The same consideration applies to properties expropriated by Poland’s postwar Soviet-imposed and Western-acquiesced puppet government. Poles had no say in this, so why should today’s Poles pay for the consequences of its crimes?

The reader needs to go deeper. Kuti does not examine this dangerous precedent of Poles paying, to Poles, for crimes not committed by Poles, and for crimes committed by Poles that had not been elected by the Polish people. Could the Holocaust Industry exploit this to force the Polish taxpayer to pay, to self-appointed Jewish organizations, for German crimes and for the consequences of German crimes, and for the consequences of Poland's Communist puppet state?

POLAND’S 1997 LAW ON THE RESTITUTION OF JEWISH COMMUNAL PROPERTIES

Author Kuti editorializes, “Another common feature of the Central and East European restitution programs is the relative delay with which Jewish properties were included in the schemes, especially in Poland, Czechoslovakia, and Hungary. In Poland, for instance, the law on the restitution of Jewish property was enacted several years after the restitution of the other (notably the Catholic Church’s) property, only in 1997. The law allows only for local community’s claims; however, these are extremely reduced in numbers, as almost the entire Polish Jewry has fallen prey to the Holocaust.” (p. 192).

Elsewhere, Kuti (pp. 198-199) complains about what he calls the “privileged status of churches”, especially in Poland and Hungary, in terms of the actual restitution of former assets.
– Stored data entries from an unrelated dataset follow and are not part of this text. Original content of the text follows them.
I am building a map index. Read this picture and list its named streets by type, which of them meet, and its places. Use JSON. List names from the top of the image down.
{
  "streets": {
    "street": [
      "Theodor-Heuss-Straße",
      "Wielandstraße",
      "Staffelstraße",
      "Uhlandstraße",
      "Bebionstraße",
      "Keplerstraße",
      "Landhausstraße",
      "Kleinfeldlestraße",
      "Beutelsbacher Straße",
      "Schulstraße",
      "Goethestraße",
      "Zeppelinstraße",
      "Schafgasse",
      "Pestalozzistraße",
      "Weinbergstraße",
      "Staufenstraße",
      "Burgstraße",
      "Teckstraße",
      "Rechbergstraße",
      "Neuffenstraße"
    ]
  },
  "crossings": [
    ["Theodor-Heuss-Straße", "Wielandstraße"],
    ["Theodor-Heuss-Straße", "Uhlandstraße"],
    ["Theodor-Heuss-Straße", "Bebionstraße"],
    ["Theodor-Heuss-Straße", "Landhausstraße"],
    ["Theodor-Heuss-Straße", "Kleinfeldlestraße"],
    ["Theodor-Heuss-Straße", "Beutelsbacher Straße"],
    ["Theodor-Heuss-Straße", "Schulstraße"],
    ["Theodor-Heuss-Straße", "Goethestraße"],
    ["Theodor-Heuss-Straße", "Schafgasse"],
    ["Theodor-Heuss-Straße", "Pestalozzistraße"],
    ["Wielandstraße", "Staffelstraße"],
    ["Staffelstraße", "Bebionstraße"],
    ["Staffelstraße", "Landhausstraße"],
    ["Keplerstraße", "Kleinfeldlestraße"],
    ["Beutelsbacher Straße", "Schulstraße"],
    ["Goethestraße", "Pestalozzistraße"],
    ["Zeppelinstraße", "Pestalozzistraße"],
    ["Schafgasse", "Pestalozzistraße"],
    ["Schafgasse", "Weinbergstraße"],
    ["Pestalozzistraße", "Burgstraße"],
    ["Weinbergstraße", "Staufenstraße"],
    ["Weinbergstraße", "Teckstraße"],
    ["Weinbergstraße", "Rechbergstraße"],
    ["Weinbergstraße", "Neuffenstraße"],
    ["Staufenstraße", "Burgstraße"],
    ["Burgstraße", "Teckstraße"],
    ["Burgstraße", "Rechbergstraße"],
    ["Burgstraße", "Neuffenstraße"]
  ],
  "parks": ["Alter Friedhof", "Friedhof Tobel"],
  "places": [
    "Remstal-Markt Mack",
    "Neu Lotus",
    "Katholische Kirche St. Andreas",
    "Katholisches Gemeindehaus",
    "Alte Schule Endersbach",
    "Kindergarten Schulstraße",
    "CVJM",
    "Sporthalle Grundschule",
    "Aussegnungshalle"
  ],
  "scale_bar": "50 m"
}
Kuti does not seem to appreciate the fact that the Catholic Church is one of the pillars of a free Poland. In addition, Kuti seems oblivious to the fact that Communism was, first and foremost, an antireligious movement that had specifically targeted the Church and its properties. (On the other hand, the Communists indiscriminately nationalized the Nazi-German-confiscated properties of Poles and Jews alike, without distinction.)